The Minister in Switzerland ( Harrison ) to the Secretary of State
[Received December 15.]
Sir: I have the honor to refer to the Department’s telegram No. 70 of November 17, 4 p.m., and to previous correspondence concerning inequality of treatment on the part of the Swiss Government in the matter of automobiles shipped on consignment, under bond, to dealers in Switzerland.
Since the Swiss authorities are taking more time to reach a decision on the representations made by the Legation than I had anticipated, in view of the favorable tenor of Dr. Hotz’s acknowledgement of my letter of October 12,19a I think it well to report to the Department at this time concerning the present status of this case.
At first I wish to say that when deciding to address my letter of October 12 to Dr. Hotz (despatch No. 65, October 22), I was fully mindful of the importance of not giving any indication that we in any way agreed with or accepted the Swiss contention that Article X of the trade agreement was not applicable to imports in bond. It was with the thought of adequately reserving our position as to the interpretation of Article X that I included in my letter to Dr. Hotz the phrase “irrespective of the point raised in the final paragraph of the letter of October 819a as regards interpretation of Article X of the trade agreement”. My decision to write to Dr. Hotz along the lines of my letter of October 12 was motivated chiefly by a desire to have this specific case of discrimination settled with as little delay as possible.
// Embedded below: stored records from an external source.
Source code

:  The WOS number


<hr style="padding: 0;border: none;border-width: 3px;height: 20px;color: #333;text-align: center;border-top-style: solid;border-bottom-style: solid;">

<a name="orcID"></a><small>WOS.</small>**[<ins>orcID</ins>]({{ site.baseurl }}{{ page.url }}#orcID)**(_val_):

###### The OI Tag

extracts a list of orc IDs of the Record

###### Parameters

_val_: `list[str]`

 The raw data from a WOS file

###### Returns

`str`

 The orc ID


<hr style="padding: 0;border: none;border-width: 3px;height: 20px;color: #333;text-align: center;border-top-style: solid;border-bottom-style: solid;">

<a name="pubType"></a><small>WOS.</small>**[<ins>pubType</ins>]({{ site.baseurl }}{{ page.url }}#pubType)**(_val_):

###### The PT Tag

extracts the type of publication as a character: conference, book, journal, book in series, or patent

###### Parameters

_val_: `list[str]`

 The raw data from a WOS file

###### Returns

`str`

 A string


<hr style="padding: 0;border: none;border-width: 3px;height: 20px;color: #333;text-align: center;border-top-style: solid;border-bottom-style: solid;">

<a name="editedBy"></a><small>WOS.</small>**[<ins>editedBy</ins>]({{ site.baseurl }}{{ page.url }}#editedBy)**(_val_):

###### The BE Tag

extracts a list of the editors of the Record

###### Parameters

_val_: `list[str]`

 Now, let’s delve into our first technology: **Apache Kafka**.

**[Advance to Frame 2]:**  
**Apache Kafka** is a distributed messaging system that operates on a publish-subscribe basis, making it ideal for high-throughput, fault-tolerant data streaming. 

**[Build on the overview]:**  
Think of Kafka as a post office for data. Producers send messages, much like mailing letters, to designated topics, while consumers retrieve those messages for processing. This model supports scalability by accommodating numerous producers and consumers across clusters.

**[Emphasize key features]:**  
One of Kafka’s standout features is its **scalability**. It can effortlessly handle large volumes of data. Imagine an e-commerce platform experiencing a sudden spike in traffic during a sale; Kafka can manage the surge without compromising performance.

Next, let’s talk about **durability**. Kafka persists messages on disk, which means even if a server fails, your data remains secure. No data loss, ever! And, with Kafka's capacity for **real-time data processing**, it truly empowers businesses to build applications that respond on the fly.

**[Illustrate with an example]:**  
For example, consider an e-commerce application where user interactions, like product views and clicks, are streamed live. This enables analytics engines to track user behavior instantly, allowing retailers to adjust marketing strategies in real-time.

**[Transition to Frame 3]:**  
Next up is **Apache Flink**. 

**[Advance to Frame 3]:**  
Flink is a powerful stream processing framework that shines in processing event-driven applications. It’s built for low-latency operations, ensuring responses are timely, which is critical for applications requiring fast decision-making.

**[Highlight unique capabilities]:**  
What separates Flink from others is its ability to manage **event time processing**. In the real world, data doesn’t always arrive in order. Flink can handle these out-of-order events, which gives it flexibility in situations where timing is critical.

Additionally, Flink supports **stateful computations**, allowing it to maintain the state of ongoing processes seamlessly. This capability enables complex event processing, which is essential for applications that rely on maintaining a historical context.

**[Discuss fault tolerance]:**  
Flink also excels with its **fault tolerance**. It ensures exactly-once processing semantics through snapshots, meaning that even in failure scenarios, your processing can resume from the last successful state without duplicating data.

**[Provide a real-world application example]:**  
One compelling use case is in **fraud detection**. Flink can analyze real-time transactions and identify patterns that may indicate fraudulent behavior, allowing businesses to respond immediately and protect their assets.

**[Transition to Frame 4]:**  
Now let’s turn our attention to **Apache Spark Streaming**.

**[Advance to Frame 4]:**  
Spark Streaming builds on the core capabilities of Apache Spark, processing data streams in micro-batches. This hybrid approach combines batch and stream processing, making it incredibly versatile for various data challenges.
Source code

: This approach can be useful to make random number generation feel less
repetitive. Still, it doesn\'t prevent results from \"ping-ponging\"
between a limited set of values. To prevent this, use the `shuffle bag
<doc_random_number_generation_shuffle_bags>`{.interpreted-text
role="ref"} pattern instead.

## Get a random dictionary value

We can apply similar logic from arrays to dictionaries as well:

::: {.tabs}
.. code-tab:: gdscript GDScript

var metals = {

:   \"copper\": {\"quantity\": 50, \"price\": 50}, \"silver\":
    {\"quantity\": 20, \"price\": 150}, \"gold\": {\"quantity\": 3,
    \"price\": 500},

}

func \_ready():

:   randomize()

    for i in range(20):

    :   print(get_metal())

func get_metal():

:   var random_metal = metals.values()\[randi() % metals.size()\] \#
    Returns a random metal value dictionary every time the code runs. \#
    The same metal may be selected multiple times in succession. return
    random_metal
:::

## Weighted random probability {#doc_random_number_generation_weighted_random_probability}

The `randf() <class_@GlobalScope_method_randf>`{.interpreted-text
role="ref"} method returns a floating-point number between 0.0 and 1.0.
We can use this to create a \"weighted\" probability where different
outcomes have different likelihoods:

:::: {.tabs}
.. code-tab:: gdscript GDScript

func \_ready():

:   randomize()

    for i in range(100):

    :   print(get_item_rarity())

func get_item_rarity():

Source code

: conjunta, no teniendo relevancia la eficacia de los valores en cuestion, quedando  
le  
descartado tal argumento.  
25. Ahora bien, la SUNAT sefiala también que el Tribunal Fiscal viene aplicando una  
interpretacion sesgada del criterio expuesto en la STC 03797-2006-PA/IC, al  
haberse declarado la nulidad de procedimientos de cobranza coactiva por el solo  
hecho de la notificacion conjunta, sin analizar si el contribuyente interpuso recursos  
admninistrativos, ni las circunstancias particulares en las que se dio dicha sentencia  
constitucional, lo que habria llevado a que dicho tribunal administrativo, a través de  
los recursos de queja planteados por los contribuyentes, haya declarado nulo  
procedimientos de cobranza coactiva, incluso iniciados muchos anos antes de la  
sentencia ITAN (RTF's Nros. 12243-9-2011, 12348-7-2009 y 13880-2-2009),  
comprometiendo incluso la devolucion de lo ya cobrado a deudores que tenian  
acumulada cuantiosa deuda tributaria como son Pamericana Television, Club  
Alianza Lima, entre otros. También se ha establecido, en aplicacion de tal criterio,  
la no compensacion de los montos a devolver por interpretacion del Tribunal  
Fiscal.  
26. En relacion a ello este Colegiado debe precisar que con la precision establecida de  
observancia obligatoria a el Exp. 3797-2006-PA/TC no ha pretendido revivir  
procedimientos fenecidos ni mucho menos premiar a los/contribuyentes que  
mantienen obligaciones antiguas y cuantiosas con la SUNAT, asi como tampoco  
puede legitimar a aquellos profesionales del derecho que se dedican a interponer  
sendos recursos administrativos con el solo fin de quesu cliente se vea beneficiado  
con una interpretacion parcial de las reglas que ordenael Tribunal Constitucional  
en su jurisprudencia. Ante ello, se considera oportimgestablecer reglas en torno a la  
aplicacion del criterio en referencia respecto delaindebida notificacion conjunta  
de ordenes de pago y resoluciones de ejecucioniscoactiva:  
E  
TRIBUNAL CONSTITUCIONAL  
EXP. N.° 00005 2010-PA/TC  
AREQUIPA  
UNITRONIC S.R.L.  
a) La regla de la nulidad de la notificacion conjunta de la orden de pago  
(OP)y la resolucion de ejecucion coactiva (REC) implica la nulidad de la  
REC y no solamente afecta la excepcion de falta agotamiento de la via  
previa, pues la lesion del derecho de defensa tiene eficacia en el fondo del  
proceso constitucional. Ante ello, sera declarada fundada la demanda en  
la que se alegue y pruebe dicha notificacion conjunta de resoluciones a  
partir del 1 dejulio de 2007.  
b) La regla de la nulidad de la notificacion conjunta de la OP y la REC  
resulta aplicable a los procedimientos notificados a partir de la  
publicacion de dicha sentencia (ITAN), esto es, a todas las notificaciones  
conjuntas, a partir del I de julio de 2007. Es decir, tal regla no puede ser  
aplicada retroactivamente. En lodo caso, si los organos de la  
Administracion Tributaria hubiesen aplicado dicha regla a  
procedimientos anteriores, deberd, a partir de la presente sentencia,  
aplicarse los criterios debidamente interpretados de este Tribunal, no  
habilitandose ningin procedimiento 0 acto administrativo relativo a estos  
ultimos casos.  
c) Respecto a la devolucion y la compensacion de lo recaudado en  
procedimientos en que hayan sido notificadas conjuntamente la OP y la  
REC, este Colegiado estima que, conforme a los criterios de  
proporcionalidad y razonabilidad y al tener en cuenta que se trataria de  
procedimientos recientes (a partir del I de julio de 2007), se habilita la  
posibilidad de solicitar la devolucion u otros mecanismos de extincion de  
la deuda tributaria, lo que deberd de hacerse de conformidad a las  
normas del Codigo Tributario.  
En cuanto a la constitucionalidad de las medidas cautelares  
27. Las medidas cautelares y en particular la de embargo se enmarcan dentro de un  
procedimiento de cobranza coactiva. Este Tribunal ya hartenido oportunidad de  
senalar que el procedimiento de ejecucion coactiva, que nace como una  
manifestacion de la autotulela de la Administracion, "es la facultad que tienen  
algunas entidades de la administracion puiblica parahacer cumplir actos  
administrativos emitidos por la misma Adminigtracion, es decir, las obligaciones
On November 23, by my direction, Mr. Bigelow called on Dr. Hotz. He reminded him that a definite reply had not yet been received to my letter of October 12 and expressed the hope that the Legation would soon be able to report to its Government a satisfactory settlement of the matter. Dr. Hotz made it clear that the Division of Commerce of the Federal Department of Public Economy was in favor of giving satisfaction to the American Government, but that they were having some difficulty with the Direction General of Customs. Mr. Bigelow took occasion to inform him of how strongly the American Government felt as regards the applicability of Article X to the case under consideration, and of its complete disagreement with the customs authorities’ view that Article X cannot be invoked in a case involving merchandise imported in bond.
Dr. Hotz has again urged the Direction General of Customs to reconsider the matter, and we are now awaiting the results of the Commercial Division’s latest intervention.